| TASK DETAILS |
Repeat the data exactly. Pictures are not part of the copy.

(EXTRACTED RECORDS)

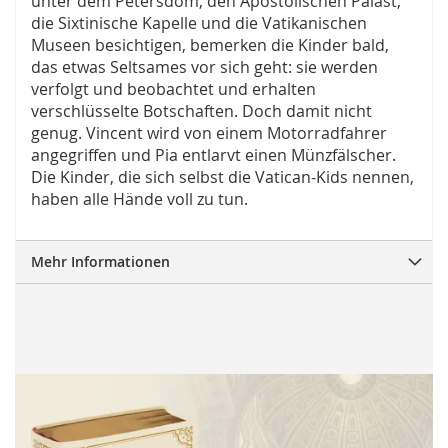
unter dem Petersdom, den Apostolischen Palast,
die Sixtinische Kapelle und die Vatikanischen
Museen besichtigen, bemerken die Kinder bald,
das etwas Seltsames vor sich geht: sie werden
verfolgt und beobachtet und erhalten
verschlüsselte Botschaften. Doch damit nicht
genug. Vincent wird von einem Motorradfahrer
angegriffen und Pia entlarvt einen Münzfälscher.
Die Kinder, die sich selbst die Vatican-Kids nennen,
haben alle Hände voll zu tun.
Mehr Informationen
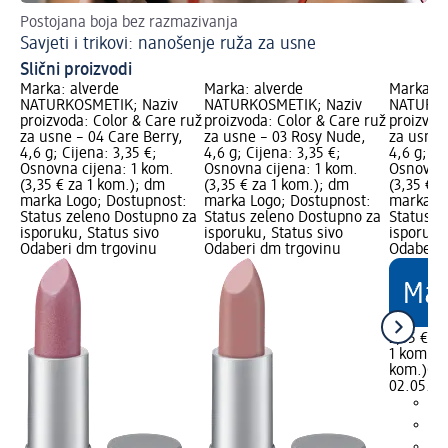
Postojana boja bez razmazivanja
Vo
Savjeti i trikovi: nanošenje ruža za usne
Šm
Slični proizvodi
Marka: alverde
Marka: alverde
Marka: a
NATURKOSMETIK; Naziv
NATURKOSMETIK; Naziv
NATURKO
proizvoda: Color & Care ruž
proizvoda: Color & Care ruž
proizvod
za usne – 04 Care Berry,
za usne – 03 Rosy Nude,
za usne 
4,6 g; Cijena: 3,35 €;
4,6 g; Cijena: 3,35 €;
4,6 g; Ci
Osnovna cijena: 1 kom.
Osnovna cijena: 1 kom.
Osnovna 
(3,35 € za 1 kom.); dm
(3,35 € za 1 kom.); dm
(3,35 € 
marka Logo; Dostupnost:
marka Logo; Dostupnost:
marka Lo
Status zeleno Dostupno za
Status zeleno Dostupno za
Status z
isporuku, Status sivo
isporuku, Status sivo
isporuku
Odaberi dm trgovinu
Odaberi dm trgovinu
Odaberi 
3,35 €
1 kom. (3
kom.)
Cij
02.05.20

(End EXTRACTED RECORDS)

| THE ANSWER |
unter dem Petersdom, den Apostolischen Palast,
die Sixtinische Kapelle und die Vatikanischen
Museen besichtigen, bemerken die Kinder bald,
das etwas Seltsames vor sich geht: sie werden
verfolgt und beobachtet und erhalten
verschlüsselte Botschaften. Doch damit nicht
genug. Vincent wird von einem Motorradfahrer
angegriffen und Pia entlarvt einen Münzfälscher.
Die Kinder, die sich selbst die Vatican-Kids nennen,
haben alle Hände voll zu tun.
Mehr Informationen
Postojana boja bez razmazivanja
Vo
Savjeti i trikovi: nanošenje ruža za usne
Šm
Slični proizvodi
Marka: alverde
Marka: alverde
Marka: a
NATURKOSMETIK; Naziv
NATURKOSMETIK; Naziv
NATURKO
proizvoda: Color & Care ruž
proizvoda: Color & Care ruž
proizvod
za usne – 04 Care Berry,
za usne – 03 Rosy Nude,
za usne 
4,6 g; Cijena: 3,35 €;
4,6 g; Cijena: 3,35 €;
4,6 g; Ci
Osnovna cijena: 1 kom.
Osnovna cijena: 1 kom.
Osnovna 
(3,35 € za 1 kom.); dm
(3,35 € za 1 kom.); dm
(3,35 € 
marka Logo; Dostupnost:
marka Logo; Dostupnost:
marka Lo
Status zeleno Dostupno za
Status zeleno Dostupno za
Status z
isporuku, Status sivo
isporuku, Status sivo
isporuku
Odaberi dm trgovinu
Odaberi dm trgovinu
Odaberi 
3,35 €
1 kom. (3
kom.)
Cij
02.05.20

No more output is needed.